Objective: Perform a cadaveric experimental pilot study to measure and compare potential radiation exposure to an orthopedic surgeon from 2 different-generation mini C-arm models during a simulated orthopedic surgery.

Sample: 16 radiation dosimeters.

Methods: Mock surgery setups were constructed with a canine cadaver thoracic limb and 2 different-generation mini C-arm models. Four radiation dosimeters were placed near the mini C-arm to mimic common locations of radiation exposure during image acquisition. One mini C-arm was placed in auto technique mode, and 100 static images were acquired. The dosimeters were replaced, and a 5-minute-long dynamic image was acquired. The same protocols were repeated for the second mini C-arm. The dosimetry badges were then submitted for radiation exposure quantification.

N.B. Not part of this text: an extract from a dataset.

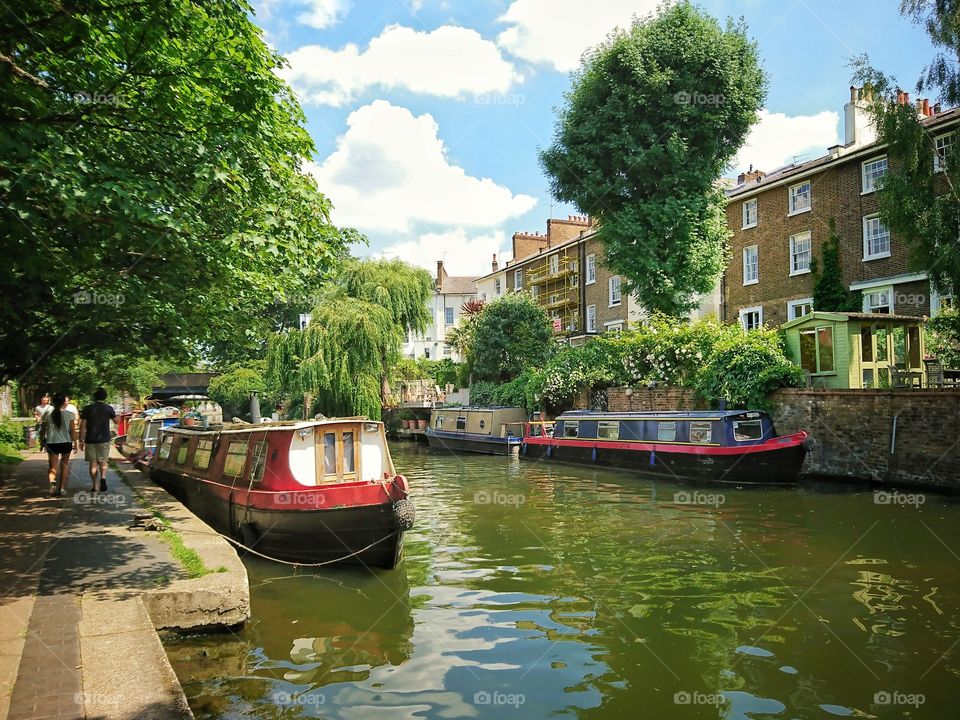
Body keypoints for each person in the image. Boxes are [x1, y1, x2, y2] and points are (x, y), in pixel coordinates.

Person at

Results: All but 1 dosimeter had radiation exposure levels below the detectable limits of the dosimeter. The dosimeter closest to the primary x-ray beam of 1 mini C-arm during dynamic image acquisition had a reading of 1 mrem.

Clinical Relevance: Intraoperative radiation exposure from the mini C-arm is low, specifically to areas not protected by lead and in close proximity to the primary x-ray beam. That being said, surgeons should always practice the principles of ALARA (ie, as low as reasonably achievable) to minimize radiation exposure in the workplace.